Ignacio Salcedo Ramos (1989, Cuenca, Spain) received his Msc inComputer Science from the Complutense University of Madrid in 2012. He is currently working as R&D engineer in Savana. His research interests include NLP and Machine Learning. Alberto Ureña was born in Madrid, Spain in 1989. He obtained his Msc (2012) in Computer Science from the Complutense University of Madrid. He is currently working at Savana, developing algorithms to extract information from medical records with the goal of improving health system efficiency and future medical breakthroughs. His current interests include NLP and Machine Learning methods, as well as logic programming.
Cristóbal Belda is a medical oncologist and current CEO of HM Hospitales Foundation for Research, an organization involved in the assistance of more than 2 millions of patients every year all over Spain.

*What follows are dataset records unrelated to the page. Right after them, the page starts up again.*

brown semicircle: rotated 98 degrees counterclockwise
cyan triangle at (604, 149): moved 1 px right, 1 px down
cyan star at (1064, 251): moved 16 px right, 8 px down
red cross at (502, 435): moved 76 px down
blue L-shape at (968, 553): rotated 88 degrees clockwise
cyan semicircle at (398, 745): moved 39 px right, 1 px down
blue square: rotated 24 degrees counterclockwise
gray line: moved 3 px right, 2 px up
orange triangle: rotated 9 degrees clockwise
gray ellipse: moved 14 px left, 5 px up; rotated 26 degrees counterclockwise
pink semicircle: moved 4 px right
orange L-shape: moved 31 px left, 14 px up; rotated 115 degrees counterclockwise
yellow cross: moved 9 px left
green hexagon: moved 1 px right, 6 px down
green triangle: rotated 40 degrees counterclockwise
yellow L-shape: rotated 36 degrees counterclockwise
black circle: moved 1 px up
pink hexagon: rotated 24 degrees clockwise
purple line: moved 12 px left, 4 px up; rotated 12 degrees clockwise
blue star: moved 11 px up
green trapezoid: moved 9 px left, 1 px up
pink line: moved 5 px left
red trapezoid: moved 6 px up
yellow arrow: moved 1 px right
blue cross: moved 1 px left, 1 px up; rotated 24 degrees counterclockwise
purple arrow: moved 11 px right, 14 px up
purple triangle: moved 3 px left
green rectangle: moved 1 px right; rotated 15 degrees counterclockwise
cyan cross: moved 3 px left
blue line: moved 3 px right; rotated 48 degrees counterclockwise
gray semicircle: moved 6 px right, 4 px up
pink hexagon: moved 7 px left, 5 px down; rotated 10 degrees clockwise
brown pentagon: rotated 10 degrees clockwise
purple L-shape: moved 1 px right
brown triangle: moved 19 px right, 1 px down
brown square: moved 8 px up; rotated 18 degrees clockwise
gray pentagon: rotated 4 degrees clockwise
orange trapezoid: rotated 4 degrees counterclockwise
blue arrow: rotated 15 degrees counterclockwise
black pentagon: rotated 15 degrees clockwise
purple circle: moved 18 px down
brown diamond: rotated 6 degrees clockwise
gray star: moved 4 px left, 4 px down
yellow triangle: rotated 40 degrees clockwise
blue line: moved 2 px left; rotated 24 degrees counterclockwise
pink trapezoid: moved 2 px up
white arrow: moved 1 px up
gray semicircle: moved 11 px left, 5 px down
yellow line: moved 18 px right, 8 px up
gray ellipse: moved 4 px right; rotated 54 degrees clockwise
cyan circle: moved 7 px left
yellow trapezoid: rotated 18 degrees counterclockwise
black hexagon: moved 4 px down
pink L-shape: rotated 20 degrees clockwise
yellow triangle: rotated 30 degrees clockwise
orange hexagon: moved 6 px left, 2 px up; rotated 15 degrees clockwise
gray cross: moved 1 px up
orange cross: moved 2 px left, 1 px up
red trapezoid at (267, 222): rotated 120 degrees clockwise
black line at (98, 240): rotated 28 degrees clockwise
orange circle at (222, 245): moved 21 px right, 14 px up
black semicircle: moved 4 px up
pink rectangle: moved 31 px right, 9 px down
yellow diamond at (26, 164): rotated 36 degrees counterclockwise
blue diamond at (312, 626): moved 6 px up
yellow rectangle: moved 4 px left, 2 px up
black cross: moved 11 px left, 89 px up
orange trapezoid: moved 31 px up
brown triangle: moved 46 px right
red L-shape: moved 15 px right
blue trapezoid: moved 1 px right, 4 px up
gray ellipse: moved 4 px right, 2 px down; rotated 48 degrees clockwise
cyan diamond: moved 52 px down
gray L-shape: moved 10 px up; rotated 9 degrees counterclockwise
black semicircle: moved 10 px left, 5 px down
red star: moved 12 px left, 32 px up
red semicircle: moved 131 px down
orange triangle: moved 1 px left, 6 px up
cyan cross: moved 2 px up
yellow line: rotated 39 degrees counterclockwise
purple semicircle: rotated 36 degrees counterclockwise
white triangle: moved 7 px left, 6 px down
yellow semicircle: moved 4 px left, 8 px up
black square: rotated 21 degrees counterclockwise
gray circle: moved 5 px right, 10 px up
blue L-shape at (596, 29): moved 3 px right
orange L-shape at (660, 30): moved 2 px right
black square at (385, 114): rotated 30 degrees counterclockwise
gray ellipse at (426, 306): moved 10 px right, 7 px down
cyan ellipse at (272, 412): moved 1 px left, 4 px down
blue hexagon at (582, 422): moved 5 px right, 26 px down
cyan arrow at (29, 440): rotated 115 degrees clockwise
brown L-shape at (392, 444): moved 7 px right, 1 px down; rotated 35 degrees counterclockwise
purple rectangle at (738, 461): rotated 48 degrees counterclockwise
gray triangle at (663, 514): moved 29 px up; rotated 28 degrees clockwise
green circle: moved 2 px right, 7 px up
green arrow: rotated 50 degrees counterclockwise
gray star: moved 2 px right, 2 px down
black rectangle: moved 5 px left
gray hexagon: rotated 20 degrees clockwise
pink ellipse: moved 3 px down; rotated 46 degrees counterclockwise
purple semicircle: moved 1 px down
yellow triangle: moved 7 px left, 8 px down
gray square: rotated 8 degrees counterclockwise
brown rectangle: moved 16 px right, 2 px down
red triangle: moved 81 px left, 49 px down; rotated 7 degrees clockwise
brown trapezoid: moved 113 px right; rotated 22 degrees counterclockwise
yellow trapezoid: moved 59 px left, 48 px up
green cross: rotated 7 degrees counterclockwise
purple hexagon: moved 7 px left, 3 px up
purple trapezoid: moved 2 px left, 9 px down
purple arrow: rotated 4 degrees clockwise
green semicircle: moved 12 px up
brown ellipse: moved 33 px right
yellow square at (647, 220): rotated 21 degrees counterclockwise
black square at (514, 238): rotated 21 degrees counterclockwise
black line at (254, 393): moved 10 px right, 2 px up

PhD in Medicine from UAM and former CEO of the Spanish National School of Public Health at NIH “Carlos III”. He has developed his career in biomarkers of cancer and, recently, how health economics may help new biomedical advances to be implemented in real life, publishing more than 80 peer-reviewed, JCRindexed, international papers and international patents for new approaches on biomarker analysis and leading more than 100 clinical trials mainly in lung and brain cancer.